Universal Anti-forensics Attack against Image Forgery Detection via Multi-modal Guidance
Haipeng Li, Rongxuan Peng, Anwei Luo, Shunquan Tan, Changsheng Chen, Anastasia Antsiferova
TL;DR
This work identifies a systemic vulnerability in AIGC forensics arising from widespread use of shared upstream backbones such as CLIP, which enables universal anti-forensics attacks. It introduces ForgeryEraser, a universal framework that uses a multi-modal guidance loss $L_{MMG}$ to steer forged image embeddings toward text-derived authentic anchors while repelling forgery anchors, operating with a source-aware strategy for global synthesis versus local editing.
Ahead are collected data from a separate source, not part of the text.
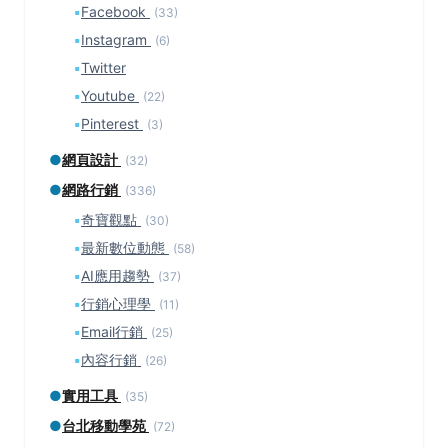
▪
Facebook
(33)
▪
Instagram
(6)
▪
Twitter
▪
Youtube
(22)
▪
Pinterest
(3)
●
網頁設計
(32)
●
網路行銷
(336)
▪
奇寶觀點
(30)
▪
最新數位動態
(58)
▪
AI應用趨勢
(37)
▪
行銷心理學
(11)
▪
Email行銷
(25)
▪
內容行銷
(26)
●
實用工具
(35)
●
台北移動學苑
(72)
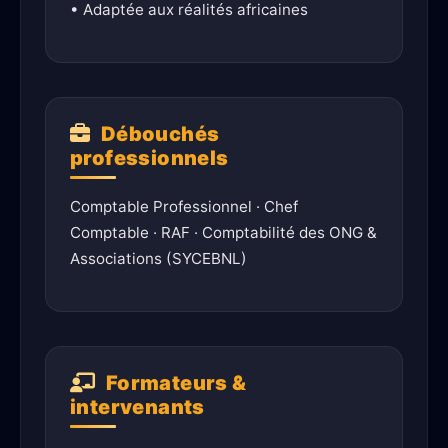
• Adaptée aux réalités africaines
Débouchés
professionnels
Comptable Professionnel · Chef
Comptable · RAF · Comptabilité des ONG &
Associations (SYCEBNL)
Formateurs &
intervenants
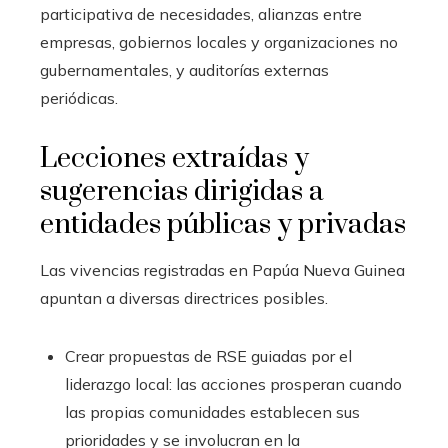
participativa de necesidades, alianzas entre
empresas, gobiernos locales y organizaciones no
gubernamentales, y auditorías externas
periódicas.
Lecciones extraídas y
sugerencias dirigidas a
entidades públicas y privadas
Las vivencias registradas en Papúa Nueva Guinea
apuntan a diversas directrices posibles.
Crear propuestas de RSE guiadas por el
liderazgo local: las acciones prosperan cuando
las propias comunidades establecen sus
prioridades y se involucran en la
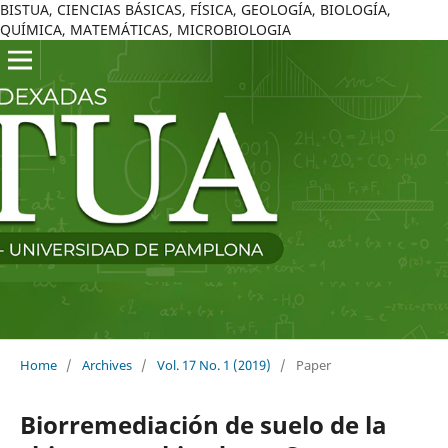
BISTUA, CIENCIAS BÁSICAS, FÍSICA, GEOLOGÍA, BIOLOGÍA,
QUÍMICA, MATEMÁTICAS, MICROBIOLOGIA
Home
/
Archives
/
Vol. 17 No. 1 (2019)
/
Paper
Biorremediación de suelo de la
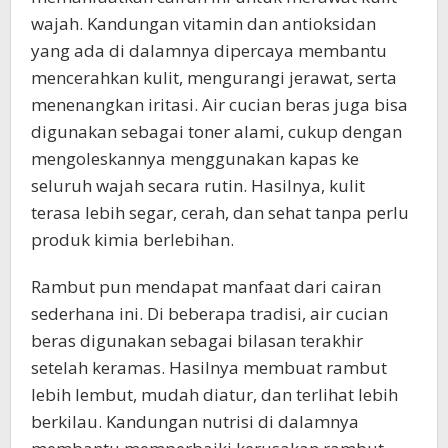
wajah. Kandungan vitamin dan antioksidan
yang ada di dalamnya dipercaya membantu
mencerahkan kulit, mengurangi jerawat, serta
menenangkan iritasi. Air cucian beras juga bisa
digunakan sebagai toner alami, cukup dengan
mengoleskannya menggunakan kapas ke
seluruh wajah secara rutin. Hasilnya, kulit
terasa lebih segar, cerah, dan sehat tanpa perlu
produk kimia berlebihan.
Rambut pun mendapat manfaat dari cairan
sederhana ini. Di beberapa tradisi, air cucian
beras digunakan sebagai bilasan terakhir
setelah keramas. Hasilnya membuat rambut
lebih lembut, mudah diatur, dan terlihat lebih
berkilau. Kandungan nutrisi di dalamnya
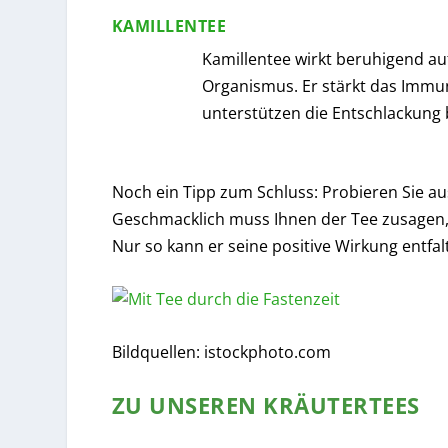
KAMILLENTEE
Kamillentee wirkt beruhigend a
Organismus. Er stärkt das Imm
unterstützen die Entschlackung 
Noch ein Tipp zum Schluss: Probieren Sie au
Geschmacklich muss Ihnen der Tee zusagen,
Nur so kann er seine positive Wirkung entfal
Bildquellen: istockphoto.com
ZU UNSEREN KRÄUTERTEES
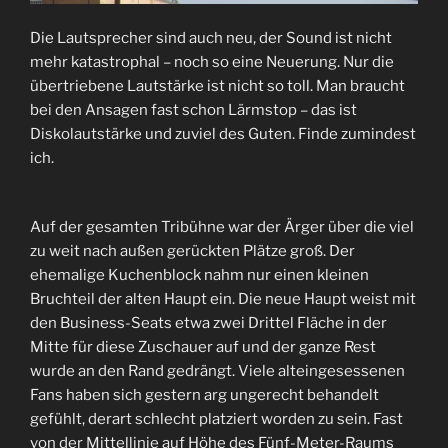
Die Lautsprecher sind auch neu, der Sound ist nicht
mehr katastrophal – noch so eine Neuerung. Nur die
übertriebene Lautstärke ist nicht so toll. Man braucht
bei den Ansagen fast schon Lärmstop – das ist
Diskolautstärke und zuviel des Guten. Finde zumindest
ich.
Auf der gesamten Tribühne war der Ärger über die viel
zu weit nach außen gerückten Plätze groß. Der
ehemalige Kuchenblock nahm nur einen kleinen
Bruchteil der alten Haupt ein. Die neue Haupt weist mit
den Business-Seats etwa zwei Drittel Fläche in der
Mitte für diese Zuschauer auf und der ganze Rest
wurde an den Rand gedrängt. Viele alteingesessenen
Fans haben sich gestern arg ungerecht behandelt
gefühlt, derart schlecht platziert worden zu sein. Fast
von der Mittellinie auf Höhe des Fünf-Meter-Raums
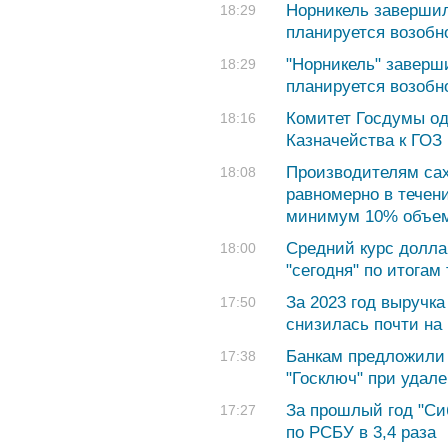
Норникель завершил
18:29
планируется возобн
"Норникель" заверши
18:29
планируется возобн
Комитет Госдумы од
18:16
Казначейства к ГОЗ
Производителям са
18:08
равномерно в течен
минимум 10% объе
Средний курс долла
18:00
"сегодня" по итогам
За 2023 год выручка
17:50
снизилась почти на
Банкам предложили
17:38
"Госключ" при удал
За прошлый год "С
17:27
по РСБУ в 3,4 раза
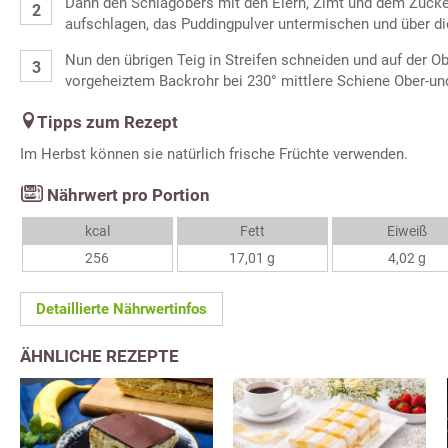
Dann den Schlagobers mit den Eiern, Zimt und dem Zucker
aufschlagen, das Puddingpulver untermischen und über d
Nun den übrigen Teig in Streifen schneiden und auf der Ob
vorgeheiztem Backrohr bei 230° mittlere Schiene Ober-un
Tipps zum Rezept
Im Herbst können sie natürlich frische Früchte verwenden.
Nährwert pro Portion
kcal
Fett
Eiweiß
256
17,01 g
4,02 g
Detaillierte Nährwertinfos
ÄHNLICHE REZEPTE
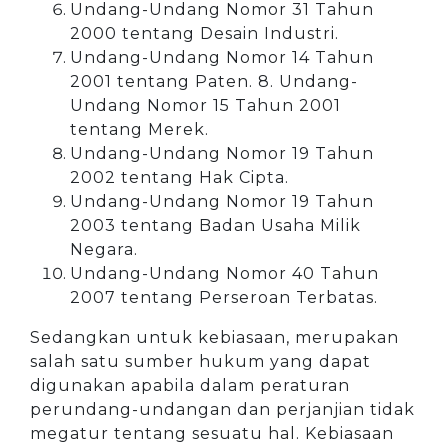
Undang-Undang Nomor 31 Tahun
2000 tentang Desain Industri.
Undang-Undang Nomor 14 Tahun
2001 tentang Paten. 8. Undang-
Undang Nomor 15 Tahun 2001
tentang Merek.
Undang-Undang Nomor 19 Tahun
2002 tentang Hak Cipta.
Undang-Undang Nomor 19 Tahun
2003 tentang Badan Usaha Milik
Negara.
Undang-Undang Nomor 40 Tahun
2007 tentang Perseroan Terbatas.
Sedangkan untuk kebiasaan, merupakan
salah satu sumber hukum yang dapat
digunakan apabila dalam peraturan
perundang-undangan dan perjanjian tidak
megatur tentang sesuatu hal. Kebiasaan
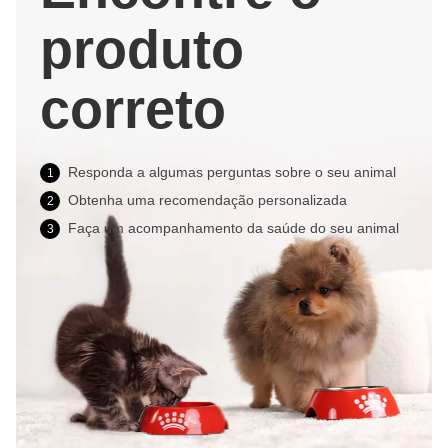
produto
correto
Responda a algumas perguntas sobre o seu animal
1
Obtenha uma recomendação personalizada
2
Faça um acompanhamento da saúde do seu animal
3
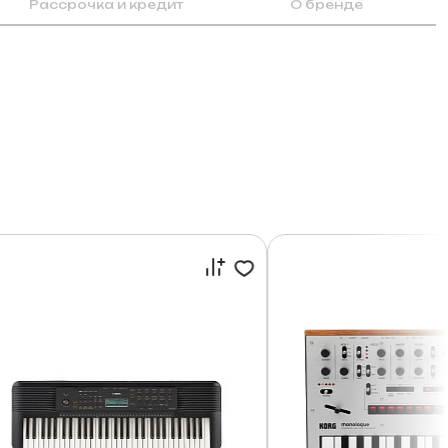
Рассрочка и кредит
О бренде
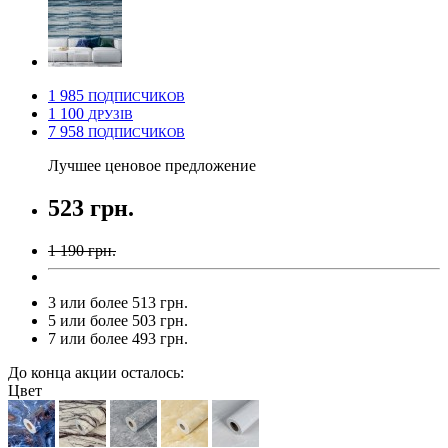
1 985
ПОДПИСЧИКОВ
1 100
ДРУЗІВ
7 958
ПОДПИСЧИКОВ
Лучшее ценовое предложение
523 грн.
1 190 грн.
3 или более 513 грн.
5 или более 503 грн.
7 или более 493 грн.
До конца акции осталось:
Цвет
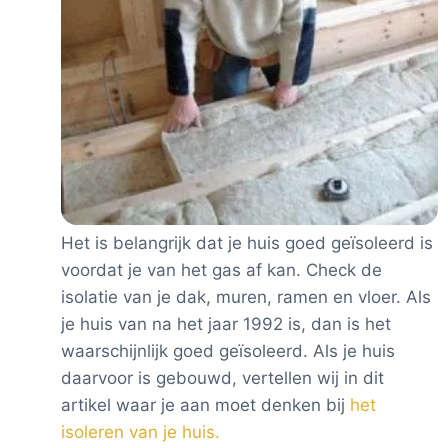
Het is belangrijk dat je huis goed geïsoleerd is
voordat je van het gas af kan. Check de
isolatie van je dak, muren, ramen en vloer. Als
je huis van na het jaar 1992 is, dan is het
waarschijnlijk goed geïsoleerd. Als je huis
daarvoor is gebouwd, vertellen wij in dit
artikel waar je aan moet denken bij
het
isoleren van je huis.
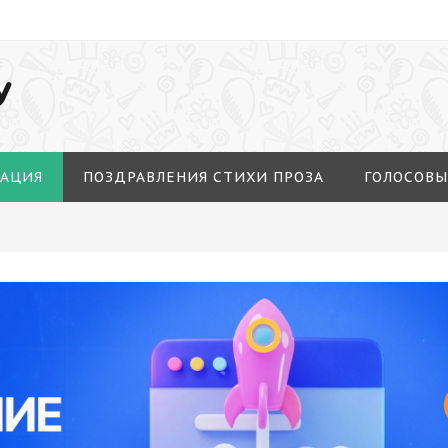
У
МАЦИЯ
ПОЗДРАВЛЕНИЯ СТИХИ ПРОЗА
ГОЛОСОВЫ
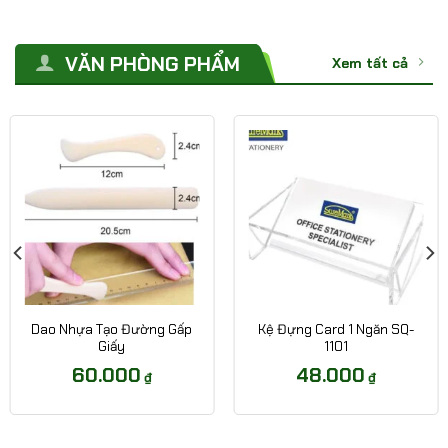
VĂN PHÒNG PHẨM
Xem tất cả
Dao Nhựa Tạo Đường Gấp
Kệ Đựng Card 1 Ngăn SQ-
Giấy
1101
60.000
48.000
₫
₫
The method achieves substantial degradation across six detectors on both global synthesis and local editing benchmarks, with robust performance under common distortions and even the ability to influence detectors' explanations to align with authenticity. The results highlight the need to rethink reliance on upstream semantic representations and to develop defenses resilient to semantic-level manipulation and interpretability threats in digital media forensics.
Abstract
The rapid advancement of AI-Generated Content (AIGC) technologies poses significant challenges for authenticity assessment. However, existing evaluation protocols largely overlook anti-forensics attack, failing to ensure the comprehensive robustness of state-of-the-art AIGC detectors in real-world applications. To bridge this gap, we propose ForgeryEraser, a framework designed to execute universal anti-forensics attack without access to the target AIGC detectors. We reveal an adversarial vulnerability stemming from the systemic reliance on Vision-Language Models (VLMs) as shared backbones (e.g., CLIP), where downstream AIGC detectors inherit the feature space of these publicly accessible models. Instead of traditional logit-based optimization, we design a multi-modal guidance loss to drive forged image embeddings within the VLM feature space toward text-derived authentic anchors to erase forgery traces, while repelling them from forgery anchors. Extensive experiments demonstrate that ForgeryEraser causes substantial performance degradation to advanced AIGC detectors on both global synthesis and local editing benchmarks. Moreover, ForgeryEraser induces explainable forensic models to generate explanations consistent with authentic images for forged images. Our code will be made publicly available.